• **Activity**
Select all lines in the records that include "asset".

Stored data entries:
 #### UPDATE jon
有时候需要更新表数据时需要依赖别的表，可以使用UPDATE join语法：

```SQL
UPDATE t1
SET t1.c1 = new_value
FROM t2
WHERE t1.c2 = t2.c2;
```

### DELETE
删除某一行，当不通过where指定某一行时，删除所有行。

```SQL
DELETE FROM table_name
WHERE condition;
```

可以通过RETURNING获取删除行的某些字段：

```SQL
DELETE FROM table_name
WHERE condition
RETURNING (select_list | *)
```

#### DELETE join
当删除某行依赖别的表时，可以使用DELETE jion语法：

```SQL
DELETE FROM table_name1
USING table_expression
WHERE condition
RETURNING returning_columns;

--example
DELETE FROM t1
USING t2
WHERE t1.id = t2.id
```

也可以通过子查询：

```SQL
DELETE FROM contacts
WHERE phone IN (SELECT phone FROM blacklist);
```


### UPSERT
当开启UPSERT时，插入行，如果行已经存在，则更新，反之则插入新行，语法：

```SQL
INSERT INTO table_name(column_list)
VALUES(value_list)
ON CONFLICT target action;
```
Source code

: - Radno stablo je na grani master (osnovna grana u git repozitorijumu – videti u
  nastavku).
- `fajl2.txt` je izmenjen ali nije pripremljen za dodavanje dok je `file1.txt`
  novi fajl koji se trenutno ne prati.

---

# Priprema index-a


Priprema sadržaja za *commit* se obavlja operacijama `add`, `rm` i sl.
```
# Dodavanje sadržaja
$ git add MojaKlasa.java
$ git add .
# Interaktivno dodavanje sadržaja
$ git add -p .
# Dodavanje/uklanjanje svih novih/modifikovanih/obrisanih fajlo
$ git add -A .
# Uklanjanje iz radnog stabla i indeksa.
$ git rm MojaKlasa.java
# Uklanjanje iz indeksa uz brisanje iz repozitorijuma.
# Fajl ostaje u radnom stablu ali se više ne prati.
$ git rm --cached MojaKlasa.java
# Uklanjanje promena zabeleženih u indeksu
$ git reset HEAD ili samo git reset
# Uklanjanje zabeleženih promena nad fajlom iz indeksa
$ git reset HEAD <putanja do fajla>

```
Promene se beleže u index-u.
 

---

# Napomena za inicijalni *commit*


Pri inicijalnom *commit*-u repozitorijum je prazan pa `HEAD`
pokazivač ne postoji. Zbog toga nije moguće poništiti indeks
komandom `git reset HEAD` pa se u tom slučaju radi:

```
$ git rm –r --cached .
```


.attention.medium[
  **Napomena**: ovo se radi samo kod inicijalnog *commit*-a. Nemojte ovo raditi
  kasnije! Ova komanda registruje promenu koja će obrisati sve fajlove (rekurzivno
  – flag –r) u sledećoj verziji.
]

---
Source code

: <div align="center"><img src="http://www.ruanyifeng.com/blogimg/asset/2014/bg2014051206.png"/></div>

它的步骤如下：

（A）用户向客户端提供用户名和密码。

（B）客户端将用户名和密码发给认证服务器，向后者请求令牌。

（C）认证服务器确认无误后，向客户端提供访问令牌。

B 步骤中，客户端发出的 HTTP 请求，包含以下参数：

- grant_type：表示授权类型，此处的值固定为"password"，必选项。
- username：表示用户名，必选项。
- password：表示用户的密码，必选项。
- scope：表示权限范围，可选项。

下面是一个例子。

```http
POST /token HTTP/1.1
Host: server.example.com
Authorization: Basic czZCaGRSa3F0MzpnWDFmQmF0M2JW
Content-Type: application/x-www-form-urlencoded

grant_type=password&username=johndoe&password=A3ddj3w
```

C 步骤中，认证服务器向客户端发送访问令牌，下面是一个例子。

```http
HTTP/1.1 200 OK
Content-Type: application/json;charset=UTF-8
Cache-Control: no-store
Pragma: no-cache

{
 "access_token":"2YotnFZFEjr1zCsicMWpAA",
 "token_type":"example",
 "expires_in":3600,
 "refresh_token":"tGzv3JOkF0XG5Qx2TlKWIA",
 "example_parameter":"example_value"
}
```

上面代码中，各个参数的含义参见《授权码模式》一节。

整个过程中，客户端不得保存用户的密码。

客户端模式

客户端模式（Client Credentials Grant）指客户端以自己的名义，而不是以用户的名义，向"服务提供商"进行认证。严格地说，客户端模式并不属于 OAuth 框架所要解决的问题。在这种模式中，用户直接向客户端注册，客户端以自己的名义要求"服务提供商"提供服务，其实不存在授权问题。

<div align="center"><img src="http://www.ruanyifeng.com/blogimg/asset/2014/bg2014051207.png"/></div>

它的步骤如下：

• **Written reply**
: <div align="center"><img src="http://www.ruanyifeng.com/blogimg/asset/2014/bg2014051206.png"/></div>
<div align="center"><img src="http://www.ruanyifeng.com/blogimg/asset/2014/bg2014051207.png"/></div>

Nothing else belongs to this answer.